Task description →
Would you retype exactly the lines from the one containing "G04 EasyEDA Pro" through the last line of the records below, and nothing else?
-- Record excerpts follows --
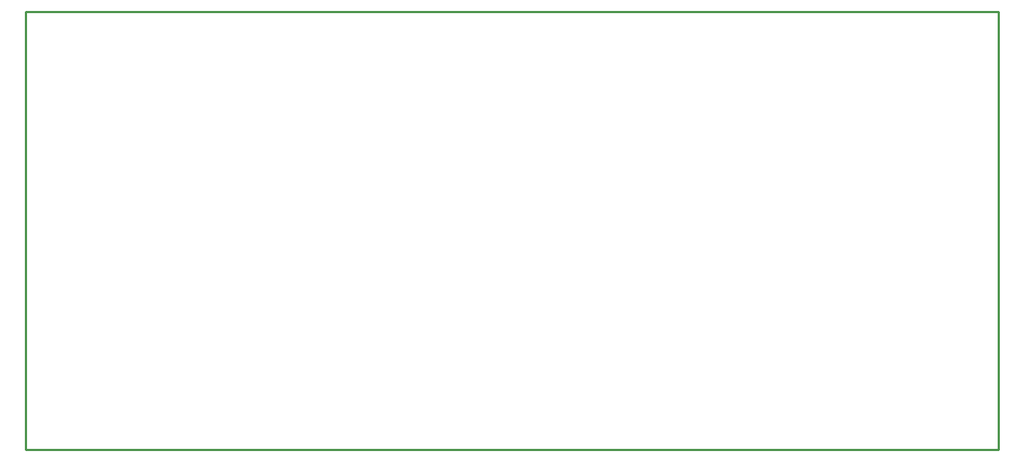
<source format=gko>
G04 Layer: BoardOutlineLayer*
G04 EasyEDA Pro v2.2.38.8, 2025-04-29 09:25:40*
G04 Gerber Generator version 0.3*
G04 Scale: 100 percent, Rotated: No, Reflected: No*
G04 Dimensions in millimeters*
G04 Leading zeros omitted, absolute positions, 4 integers and 5 decimals*
%FSLAX45Y45*%
%MOMM*%
%ADD10C,0.254*%
G75*


G04 Rect Start*
G54D10*
G01X-12700Y-5067300D02*
G01X-12700Y12700D01*
G01X11252200Y12700D01*
G01X11252200Y-5067300D01*
G01X-12700Y-5067300D01*
G04 Rect End*

M02*


</source>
-- Record excerpts concluded --
Output of the exercise →
G04 EasyEDA Pro v2.2.38.8, 2025-04-29 09:25:40*
G04 Gerber Generator version 0.3*
G04 Scale: 100 percent, Rotated: No, Reflected: No*
G04 Dimensions in millimeters*
G04 Leading zeros omitted, absolute positions, 4 integers and 5 decimals*
%FSLAX45Y45*%
%MOMM*%
%ADD10C,0.254*%
G75*


G04 Rect Start*
G54D10*
G01X-12700Y-5067300D02*
G01X-12700Y12700D01*
G01X11252200Y12700D01*
G01X11252200Y-5067300D01*
G01X-12700Y-5067300D01*
G04 Rect End*

M02*


</source>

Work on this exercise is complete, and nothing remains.